If my limited understanding of Georgian is correct, I understood 3 answers: one on South Ossetia and Abkhazia, one on the decline of corruption within Georgian society and government (though he acknowledged it's still a problem), and one on Georgia's identity as a multicultural, multi-ethnic state. In Georgian, "qartveli" means an ethnic Georgian person, while "qartuli" is the adjective for "Georgian". He kept saying (at least, I think he did) that though most Georgians are "qartveli", there are many other ethnicities (Russians, Maghreli, Turks, Muslim Georgians) who are "qartuli", and in the end, being a citizen of Georgia is about being "qartuli", not just "qartveli". It's quite a progressive viewpoint, and I hope I understood his point correctly, because it was a great thing to think I heard.
This week, Mr. Saakashvili has been pushed aside on the news by Hosni Mubarak of Egypt, but I think President Mubarak would probably prefer not to have earned that honor.


Possibly Georgia Governor Mikheil Saakashvili

I've also seen Georgia's version of Who Wants to Be a Millionaire?, though the grand prize is 20,000 Georgian Lari (GEL), or about $11,000. I'm sure that's a lot more than it would have been 10 years ago. The top prize in the lottery this week was 410,000 GEL (about $228,000). The advertising/revenue base for Georgia, though, is only about 4.6 million, so that also has to be taken into account. As rich as Liechtenstein is, I doubt they have too big of a lottery either. (If they have one at all. This requires more research.)

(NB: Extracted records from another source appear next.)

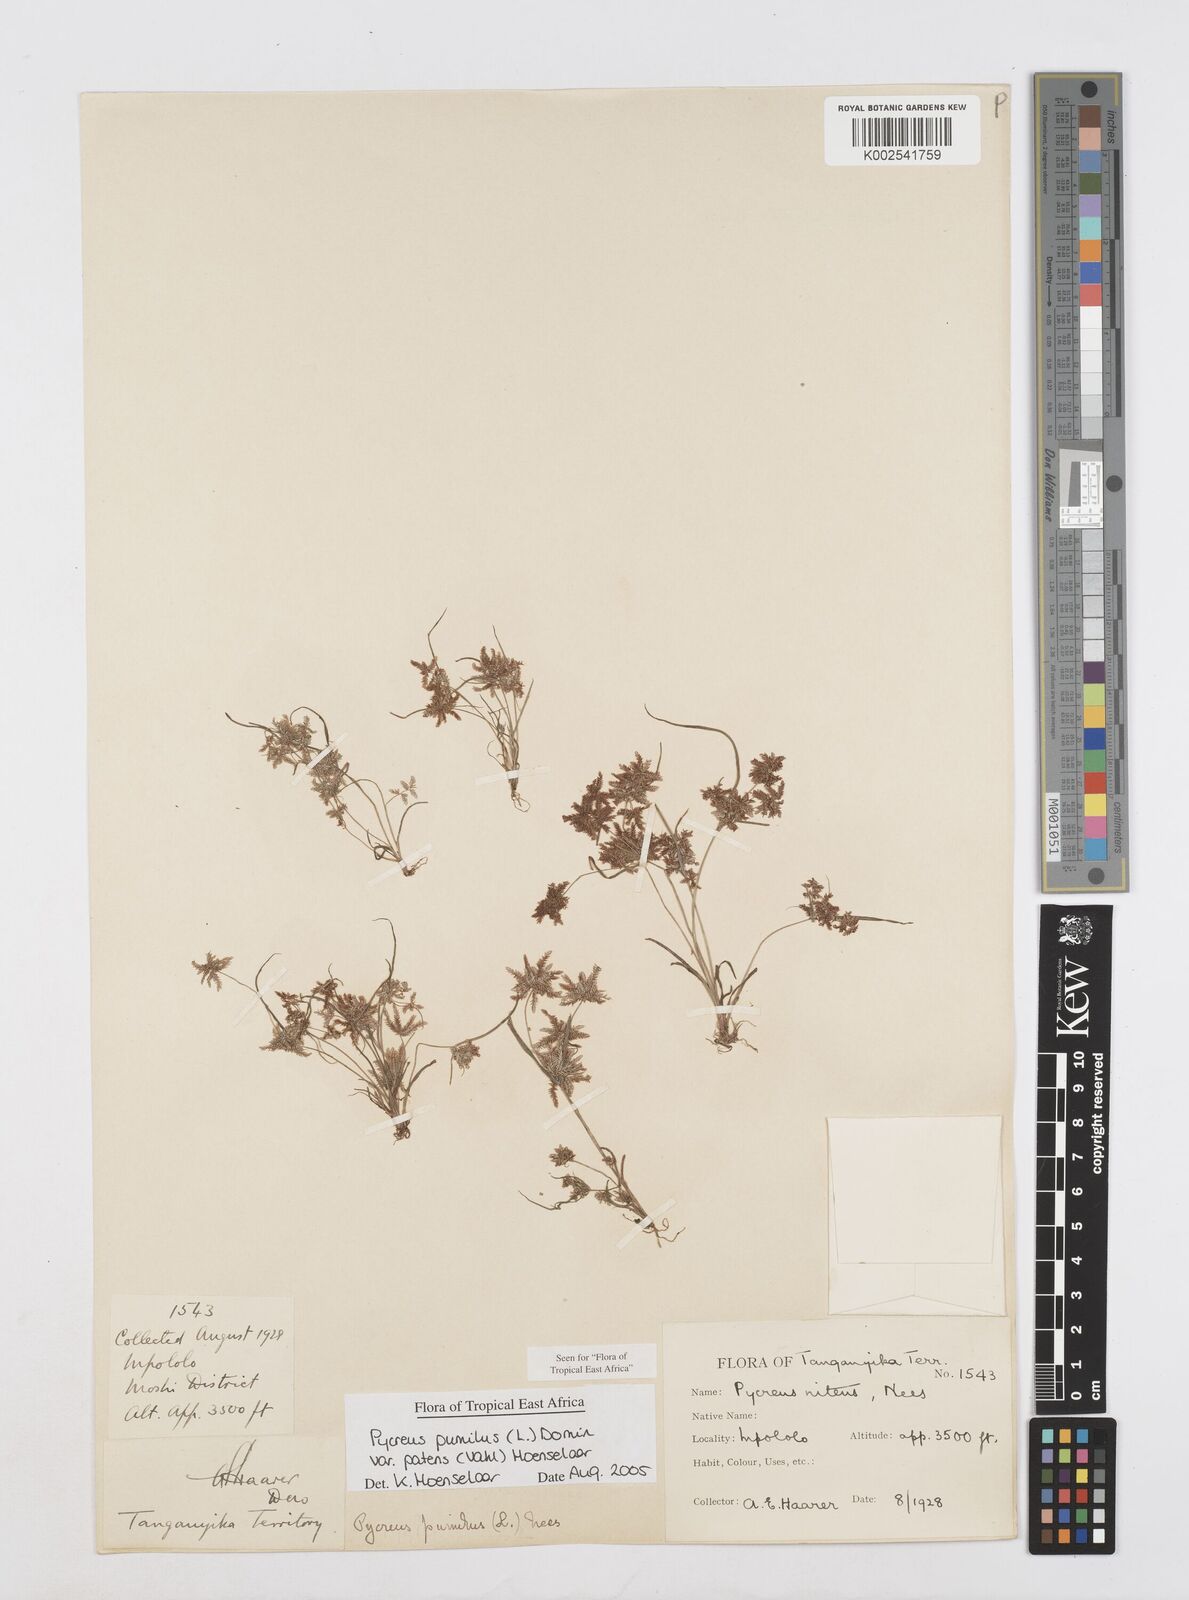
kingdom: Plantae
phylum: Tracheophyta
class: Liliopsida
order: Poales
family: Cyperaceae
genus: Cyperus
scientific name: Cyperus pumilus
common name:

The phone they gave me here appears at first to be a no frills Nokia, but upon closer inspection, it's a vital survival tool. It has a radio, a converter for everything (metric, Celsius to Fahrenheit, currency), a flashlight (!), and is as of yet indestructible. Oh those Finns.

Stats:
1 - Canadians who are going to help me watch the Super Bowl by letting me stay in their apartment and commandeer their internet at 3:30 in the morning this coming Monday.
1 - So far, the number of US shows I've seen broadcast in English with Georgian/Russian subtitles, rather than being dubbed. I see why most shows are dubbed in Georgian or Russian, as I don't think the subtitles really capture how truly desperate Wisteria Lane's housewives are.

Georgian language:
ori - two
ati - ten
otsi - twenty
samotsdateqvsmeti - seventy-six (literally translated, it's "three times twenty plus sixteen". All numbers kind of follow this pattern, making learning your numbers very easy, but requiring a bit of basic math when you want to say 95.)
orshabati - Monday ("Shabati" is, as you may have guessed, Saturday, and "orshabati" means "two days from Saturday". Math is also required for Tuesday-Thursday.)
dghes - today


Phrases the authors thought were important to include in my Georgian-English phrase book:
"I'm four months pregnant."
"You should get on the bus by the back or middle door, get a ticket by inserting change into a special slot machine and get off via the front door at your bus stop."
"Are there any witnesses?"
"You have to make a statement at the station."